= Hawaii Hammerheads =

Former indoor American football team

Hawaii Hammerheads
| Founded | 1999 |
| Arena | Neal S. Blaisdell Center |
| Based in | Honolulu, Hawaii |
| Colors | Aqua, silver and black |
| League | Indoor Professional Football League |
| Head coach | Guy Benjamin |

The Hawaii Hammerheads was an indoor American football team in the Indoor Professional Football League (IPFL) during the 1999 season. The team was owned by George Hetherington and played home games at the Neal S. Blaisdell Center in Honolulu, Hawaii. The team's official colors were aqua, silver and black. The head coach for the Hammerheads was Guy Benjamin.

The Hammerheads brought Hawaii its first ever football championship with a 28–13 win against the Texas Terminators in the 1999 IPFL Championship game played at Austin, Texas. After the season, the team folded after not making any money in the first year and not being able to secure financial backing for the 2000 season.

==Hammerheads staff and team information==
Majority owner/president: George Heatherington

Minority owner: Robert Wu

Director of communications: Chris Hart

Director of sales and marketing: Kalei Kamakahi

Director of promotions: Tamme Strickland

Head coach: Guy Benjamin

== 1999 IPFL Hawaii Hammerheads schedule ==
Saturday, April 17 - Hawaii Hammerheads 27, Mississippi Fire Dogs 24

Saturday, April 24 - Texas Terminators 36, Hawaii Hammerheads 21

Thursday, April 29 - Texas Terminators 49, Hawaii Hammerheads 34

Sunday, May 9 - Hawaii Hammerheads 53, Idaho Stallions 37

Saturday, May 15 - Idaho Stallions 27, Hawaii Hammerheads 26 (OT)
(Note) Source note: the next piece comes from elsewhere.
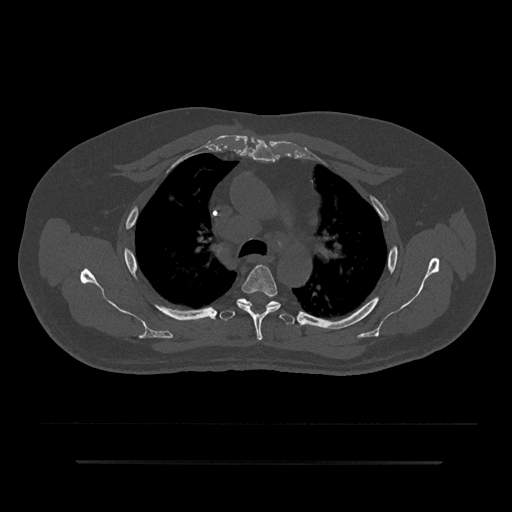
CT including the spine, one axial slice. Position 605 of 797 along the scan axis. Reconstruction kernel Br40s/3. Bone window (W 1800 / L 400 HU). 0.5 mm slice thickness. 512 × 512 image matrix, field of view 464 × 464 mm. Male patient, age 59 years. From the clinical record (not read from this slice): primary cancer: bile ducts.
Outlined on this slice (semi-automatic segmentation, software-assisted and operator-edited):
- T4 vertebra: bounding box <237,265,281,341> (left, top, right, bottom; pixels)
- T5 vertebra: <219,298,298,325>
Sunday, May 23 - Hawaii Hammerheads 57, Rocky Mountain Thunder 40

Friday, May 28 -Hawaii Hammerheads 37, Rocky Mountain Thunder 18

Saturday, June 5 - Hawaii Hammerheads 38, Idaho Stallions 34

Saturday, June 12 - Idaho Stallions 63, Hawaii Hammerheads 51

Saturday, June 19 - Hawaii Hammerheads 48, Rocky Mountain Thunder 44

Saturday, June 26 - Hawaii Hammerheads 28, Rocky Mountain Thunder 17

Saturday, July 3 - Hawaii Hammerheads 55, Texas Terminators 44

Saturday, July 10 - Hawaii Hammerheads 36, Louisiana Bayou Beast 13

Saturday, July 17 - Mississippi Fire Dogs 35, Hawaii Hammerheads 20

Sunday, August 1 - Hawaii Hammerheads 24, Louisiana Bayou Beast 20

Wednesday, August 4 - Louisiana Bayou Beast 32, Hawaii Hammerheads 30

IPFL Playoff game

Saturday, August 14 - # 2 Hawaii Hammerheads 36, at # 3 Mississippi Fire Dogs 16

==1999 IPFL Championship game==
On August 20, 1999, the # 2 Hawaii Hammerheads (10-6) defeated the # 1 ranked Texas Terminators 28–13 at the Travis County Expo Center in front of 4,527 fans. Behind an opportunistic defensive effort, the Hammerheads held the Texas offense, the league's highest-scoring unit, well below its regular-season average of 40.8 points per game. In doing so, Texas finished with just eight first downs and 144 yards of total offense. Aside from recording four turnovers (two fumble recoveries and two interceptions), Hawaii also held the regular-season champion Terminators scoreless for two quarters. Former Los Alamitos HS and University of Hawaii QB, Tim Carey, who later played in the Arena Football League, lead the team to its championship while earning the game's MVP honors.